Proprietária de dois ônibus, ela é responsável pelo transporte de cerca de 80 crianças para uma escola particular de Belo Horizonte. Vivendo dias mais tranquilos que outros colegas, ela integra um grupo de motoristas unidos para prestar apoio àqueles com problemas financeiros. “Nós estamos fazendo vaquinhas para ajudar os nossos amigos transportadores escolares, juntando para cesta básica, para conseguirmos contribuir”, comenta.
Auxílio financeiro
Com a suspensão por tempo indeterminado das aulas, o Procon-MG publicou na semana passada (quarta-feira, 22) uma nota técnica para orientar como motoristas e famílias podem negociar o pagamento das mensalidades. O órgão indica que o ideal é uma redução no valor das mensalidades, mas não o corte completo do pagamento. Contudo, muitas famílias pararam de pagar aos motoristas. Alguns, inclusive, tentaram pedir o auxílio emergencial do governo brasileiro, mas não conseguiram receber a quantia de R$ 600. “Nós tentamos acordos com os pais, mas a maioria não aceitou. Acho que cerca de 5% dos pais é que estão acatando. A situação é muito difícil e o auxílio emergencial não contempla a categoria dos motoristas. A renda foi a zero”, explica Valdeir, que é presidente da Comissão de Transportadores Escolares de Contagem.

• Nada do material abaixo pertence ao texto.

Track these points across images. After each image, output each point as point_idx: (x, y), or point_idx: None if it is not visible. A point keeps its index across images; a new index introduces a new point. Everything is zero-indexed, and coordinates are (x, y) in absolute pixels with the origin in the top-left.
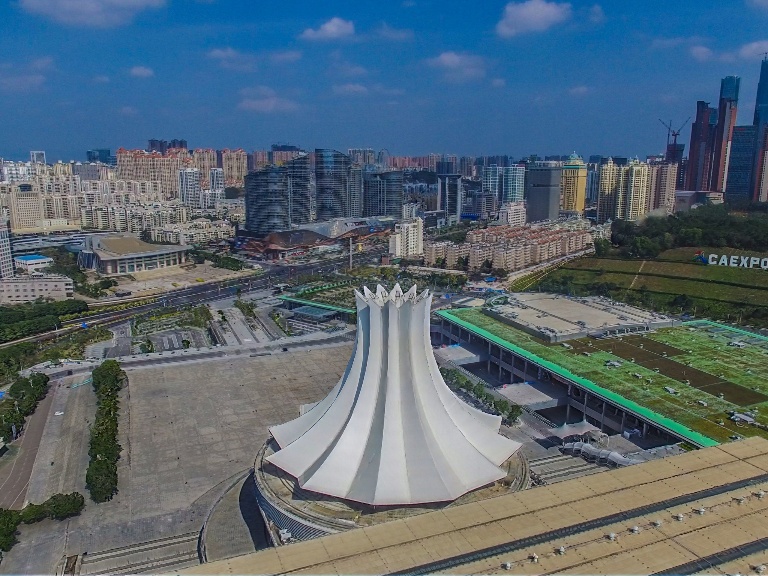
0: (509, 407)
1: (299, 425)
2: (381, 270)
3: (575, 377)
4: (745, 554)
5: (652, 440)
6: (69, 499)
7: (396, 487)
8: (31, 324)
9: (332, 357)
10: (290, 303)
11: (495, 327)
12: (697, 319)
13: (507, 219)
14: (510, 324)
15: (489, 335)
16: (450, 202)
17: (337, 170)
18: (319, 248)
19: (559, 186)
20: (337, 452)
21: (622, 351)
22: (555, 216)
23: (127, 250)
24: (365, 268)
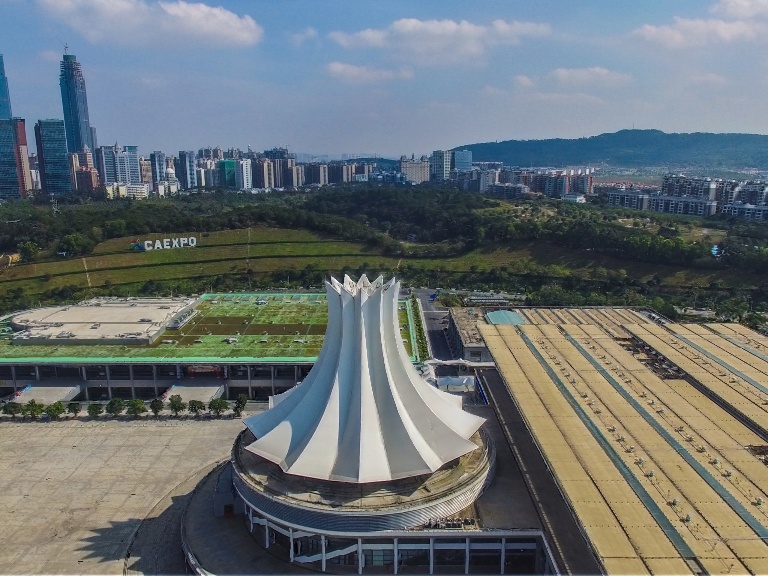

A manifestação organizada pelo movimento nesta segunda-feira (27) já começou a render frutos: segundo os líderes dos transportadores, o prefeito Alex de Freitas (sem partido) acatou o pedido de distribuir cestas básicas para a categoria, assim como permitiu que o ano de validade do veículo para circulação na cidade fosse esticado em 2020. O panorama também é favorável em Belo Horizonte, onde a BHTrans informou que serão distribuídas 1.770 cestas básicas a motoristas do transporte escolar. Segundo o órgão de trânsito da capital mineira, outro benefício à categoria será a prorrogação do prazo de vencimento do Registro do Condutor (RC) e da Autorização de Tráfego (AT), em caráter excepcional, até 29 de maio.